* [DOCUMENT EXCERPT]
===

Barbie®: The Exhibition @ Kelvingrove Art Gallery, Glasgow

As irksome as the 2023 blockbuster, Barbie®: The Exhibition sells the Mattel brand through nostalgia thinly veiled as art

Article by Evie Glen | 30 Jun 2026

The pink walls look red through my phone camera, pointed towards a film from 1958 wherein Japanese factory workers file peach plastic heads then re-scalp them with synthetic hair which is permed by tiny screws and hard-boiled in place. If this was a contemporary art show, the film would be soundtracked by harmonic violins. Instead, it plays silently in front of a Barbie timeline that tracks, amongst other life-defining moments, the 2014 launch of @BarbieStyle on Instagram (which has since, the caption humbly tells us, "inspired a following of 2.9 million").

Barbie®: The Exhibition is currently on show at Kelvingrove Art Gallery and Museum until 18 October 2026. For four months, visitors can wander through an archive of America’s most marketed doll, with tickets priced from £8-16. The curatorial vision aims to show how Barbie reflects the "real world – at least as it relates to mainstream western consumer culture". Given the exhibition is presented by Glasgow Life in partnership with the London Design Museum and Mattel Inc., the reflection on display is unsurprisingly blurry.

===

* [DATA RECORDS]
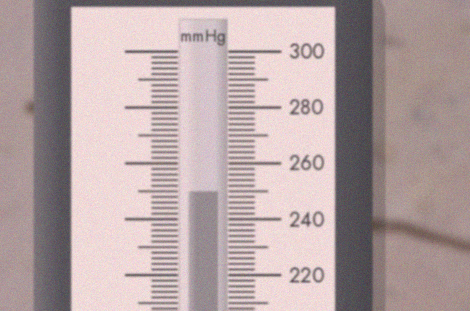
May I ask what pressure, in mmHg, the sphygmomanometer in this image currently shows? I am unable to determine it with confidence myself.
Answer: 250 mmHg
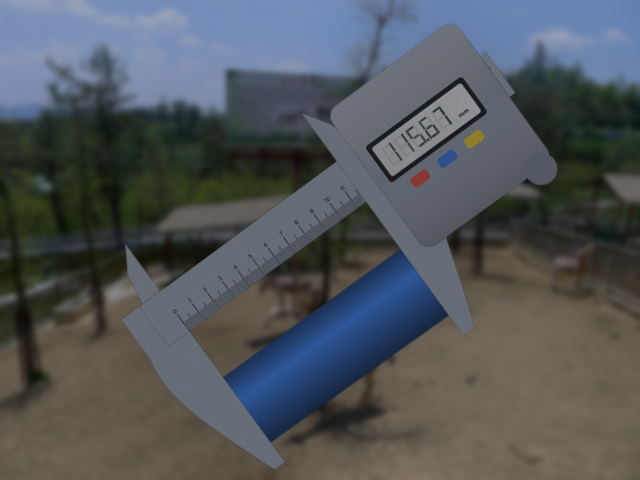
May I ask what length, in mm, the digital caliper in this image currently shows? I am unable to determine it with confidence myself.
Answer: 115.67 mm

===

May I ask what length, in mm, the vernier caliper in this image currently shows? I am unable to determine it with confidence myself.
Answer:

===

* [JOB 1]
Using the Barbie exhibition review, answer these:
(a) In what year was the film of the Japanese factory workers made?
(b) Until what date is the exhibition on show at Kelvingrove Art Gallery and Museum?
(c) What is the range of ticket prices?
* [JOB 2] Print the passage of the Barbie exhibition review from "Barbie®: The Exhibition is" to "is unsurprisingly blurry.".

* [FINAL ANSWER 1]
(a) 1958
(b) 18 October 2026
(c) £8-16

* [FINAL ANSWER 2]
Barbie®: The Exhibition is currently on show at Kelvingrove Art Gallery and Museum until 18 October 2026. For four months, visitors can wander through an archive of America’s most marketed doll, with tickets priced from £8-16. The curatorial vision aims to show how Barbie reflects the "real world – at least as it relates to mainstream western consumer culture". Given the exhibition is presented by Glasgow Life in partnership with the London Design Museum and Mattel Inc., the reflection on display is unsurprisingly blurry.